デスマーチの中の人の心理

先日、「納品が間に合わずに、それを苦に自殺した人がいた」という話を書いたら、「なぜ自殺までしてしまうのかわかりません。」というお便りをいただいた。

いや、オレに言われても困る。と思ったが、デスマーチが実際どういうものなのか知らない人には理解できないのかもしれない。


確かに冷静に考えれば納品に間に合わない責任を真っ先に取らなきゃいけないのは管理職だし、そんなことでいちいち死んでいては管理職が絶滅してしまう。

どうしてデスマーチから逃げられないのか。


デスマーチ行進曲が流れだすと、まずプロジェクトメンバーの中に妙な仲間意識が芽生えだす。定時になったら帰る人達、休日はちゃんと休んでいる人達。そんな人達は外の人だ。

そして次に「みんながんばっているのに自分だけ逃げるわけにはいかない。」という罪悪感が育ち始める。自分の仕事が順調に進んで休めるにも関わらず、仕事場に顔を出すようになる。あるいは他のメンバーの仕事を手伝ったりする。「自分だけ楽をしていい状況ではない。」と思ってしまうのだ。


次に「ここまでがんばったんだから、最後までやり通そう」という気持ちが強くなる。これまでも休日を仕事に費やし、友人の誘いを断り、家族との時間を犠牲にしてきたことが一層この気持ちを強くさせる。
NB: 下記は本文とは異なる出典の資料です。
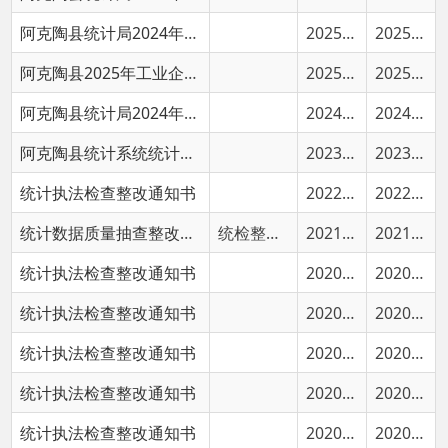
阿克陶县2025年工业企业数据核查计划
2025-01-10
2025-01-10
阿克陶县统计局2024年上半年统计数据质量核查情况
2024-08-01
2024-08-01
阿克陶县统计系统统计执法证信息公开
2023-07-04
2023-07-04
统计执法检查整改通知书
2022-04-21
2022-04-21
统计数据质量抽查整改通知书
统检整字〔2021〕1号
2021-09-24
2021-09-25
统计执法检查整改通知书
2020-05-25
2020-05-25
统计执法检查整改通知书
2020-05-25
2020-05-25
统计执法检查整改通知书
2020-05-25
2020-05-25
统计执法检查整改通知书
2020-05-25
2020-05-25
统计执法检查整改通知书
2020-05-25
2020-05-25
首页
上一页
1
2
下一页
尾页
共
20 条
/
共 2 页
跳转至
页
GO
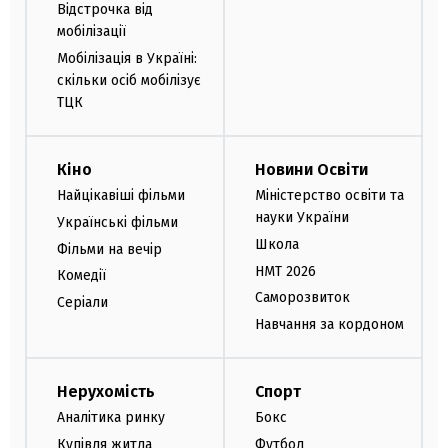
Відстрочка від
мобілізації
Мобілізація в Україні:
скільки осіб мобілізує
ТЦК
Кіно
Новини Освіти
Найцікавіші фільми
Міністерство освіти та
науки України
Українські фільми
Школа
Фільми на вечір
НМТ 2026
Комедії
Саморозвиток
Серіали
Навчання за кордоном
Нерухомість
Спорт
Аналітика ринку
Бокс
Купівля житла
Футбол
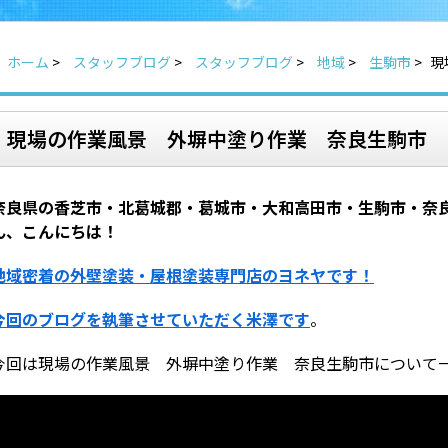
ホーム
>
スタッフブログ
>
スタッフブログ
>
地域
>
生駒市
>
現
現場の作業風景 外塀中塗り作業 奈良生駒市
奈良県の香芝市・北葛城郡・葛城市・大和高田市・生駒市・奈
ん、こんにちは！
地域密着の外壁塗装・屋根塗装専門店のヨネヤです！
今回のブログを執筆させていただく米澤です
。
今回は現場の作業風景 外塀中塗り作業 奈良生駒市について一緒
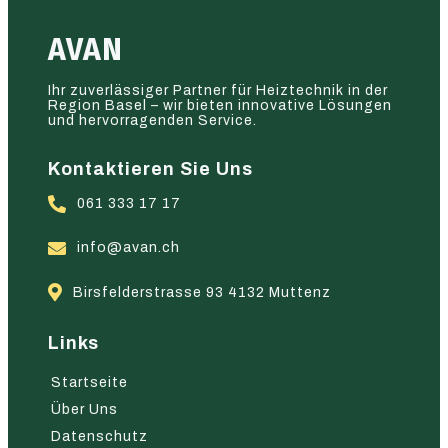
AVAN
Ihr zuverlässiger Partner für Heiztechnik in der
Region Basel – wir bieten innovative Lösungen
und hervorragenden Service.
Kontaktieren Sie Uns
061 333 17 17
info@avan.ch
Birsfelderstrasse 93 4132 Muttenz
Links
Startseite
Über Uns
Datenschutz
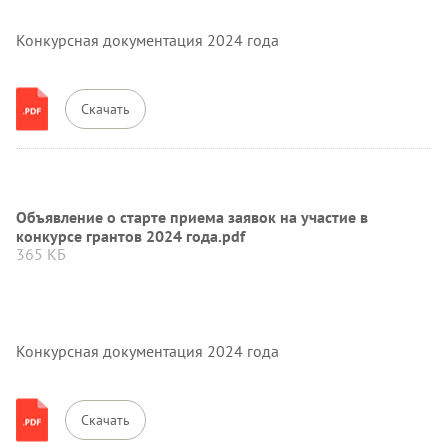
Конкурсная документация 2024 года
Скачать
Объявление о старте приема заявок на участие в
конкурсе грантов 2024 года.pdf
365 КБ
Конкурсная документация 2024 года
Скачать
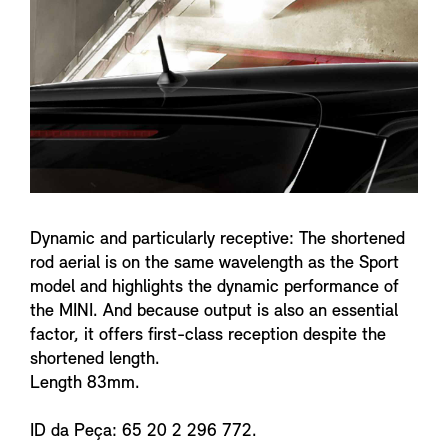
n
f
o
Dynamic and particularly receptive: The shortened
rod aerial is on the same wavelength as the Sport
model and highlights the dynamic performance of
the MINI. And because output is also an essential
factor, it offers first-class reception despite the
shortened length.
Length 83mm.
ID da Peça: 65 20 2 296 772.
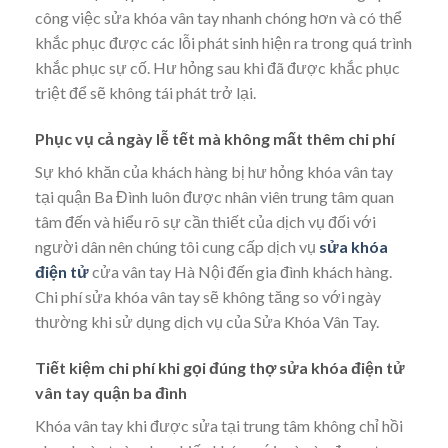
công việc sửa khóa vân tay nhanh chóng hơn và có thể
khắc phục được các lỗi phát sinh hiện ra trong quá trình
khắc phục sự cố. Hư hỏng sau khi đã được khắc phục
triệt để sẽ không tái phát trở lại.
Phục vụ cả ngày lễ tết mà không mất thêm chi phí
Sự khó khăn của khách hàng bị hư hỏng khóa vân tay
tại quận Ba Đình luôn được nhân viên trung tâm quan
tâm đến và hiểu rõ sự cần thiết của dịch vụ đối với
người dân nên chúng tôi cung cấp dịch vụ
sửa khóa
điện tử
cửa vân tay Hà Nội đến gia đình khách hàng.
Chi phí sửa khóa vân tay sẽ không tăng so với ngày
thường khi sử dụng dịch vụ của Sửa Khóa Vân Tay.
Tiết kiệm chi phí khi gọi đúng thợ sửa khóa điện tử
vân tay quận ba đình
Khóa vân tay khi được sửa tại trung tâm không chỉ hồi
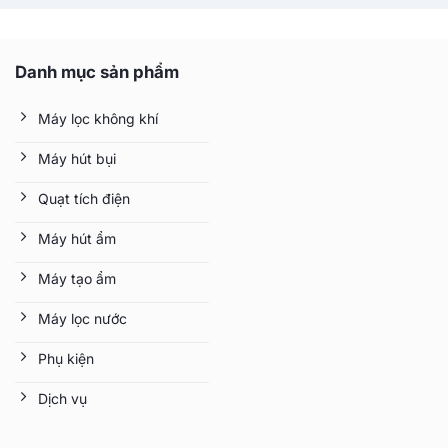
Danh mục sản phẩm
Máy lọc không khí
Máy hút bụi
Quạt tích điện
Máy hút ẩm
Máy tạo ẩm
Máy lọc nước
Phụ kiện
Dịch vụ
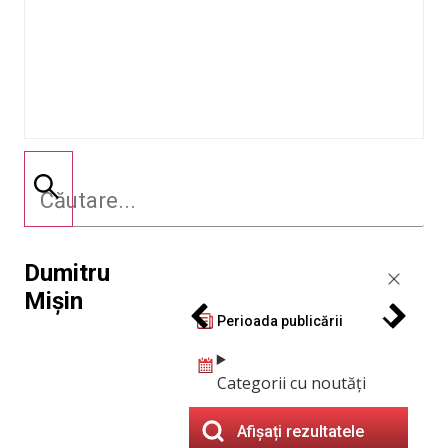
Dumitru
Mișin
Perioada publicării
Categorii cu noutăți
Afișați rezultatele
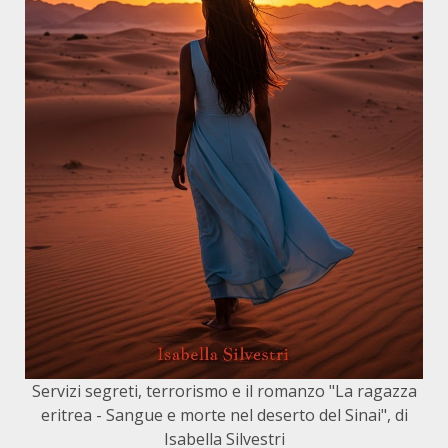
Servizi segreti, terrorismo e il romanzo "La ragazza
eritrea - Sangue e morte nel deserto del Sinai", di
Isabella Silvestri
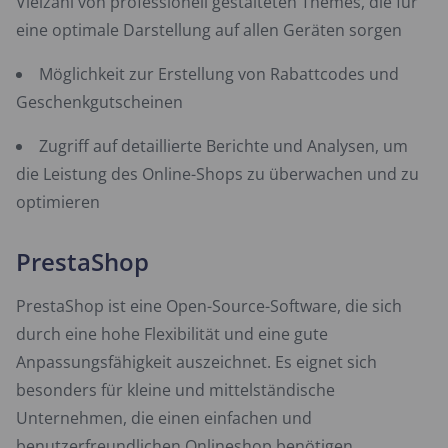
Vielzahl von professionell gestalteten Themes, die für
eine optimale Darstellung auf allen Geräten sorgen
Möglichkeit zur Erstellung von Rabattcodes und
Geschenkgutscheinen
Zugriff auf detaillierte Berichte und Analysen, um
die Leistung des Online-Shops zu überwachen und zu
optimieren
PrestaShop
PrestaShop ist eine Open-Source-Software, die sich
durch eine hohe Flexibilität und eine gute
Anpassungsfähigkeit auszeichnet. Es eignet sich
besonders für kleine und mittelständische
Unternehmen, die einen einfachen und
benutzerfreundlichen Onlineshop benötigen.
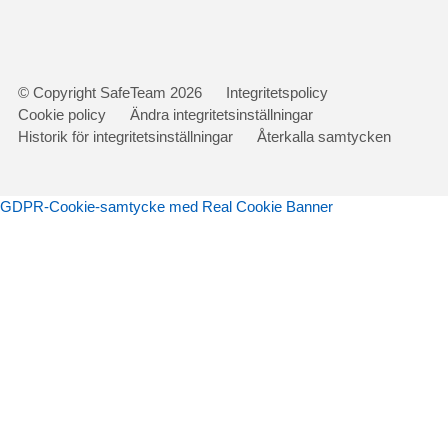
Gå
© Copyright SafeTeam 2026
Integritetspolicy
vidare
Cookie policy
Ändra integritetsinställningar
till
Historik för integritetsinställningar
Återkalla samtycken
innehåll
GDPR-Cookie-samtycke med Real Cookie Banner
この頃になると家族や友人は気を使ってあまり話しかけてこなくなる。ただとてつもなく忙しいというだけで、詳しいことがわからないから声をかけようもなくなっている。本人はまったく余裕がなくなっているので、周りに気を使えなくなっていることが多い。ひどい場合はみんなが声をかけてこないのは見放されたからだと被害妄想に走ってしまう。いや実際見放されちゃってる場合も多いのだが。

そうなるとプライベートの人間関係に頼れなくなって、さらにデスマーチの歩調を早めてしまう。

もしアナタの友人や家族にデスマーチ中の人がいたら、こういう場合はぜひ声をかけてあげて欲しい。「お疲れさま」と一言だけでいい。食事とお風呂と布団を用意してあげてほしい。


状況がここまで進むと、生産効率ががっくり落ちて行進曲のテンポが早くなる。


プロジェクトの外の世界が疎遠になり、仕事だけが生活になる。唯一信じられるものがほかでもない、デスマーチ・プロジェクトそのものなのである。これでは逃げられるわけがない。

納品に間に合わなかったのは自分のせいだとあまりに自分を責めすぎて、心臓を止めてしまうのだ。自分のすべてと化したプロジェクトを自分がダメにしてしまった。責任感の強い人には耐えられないものなのかもしれない。


デスマーチが終わるたびに思う。チャランポランな性格でヨカッタと。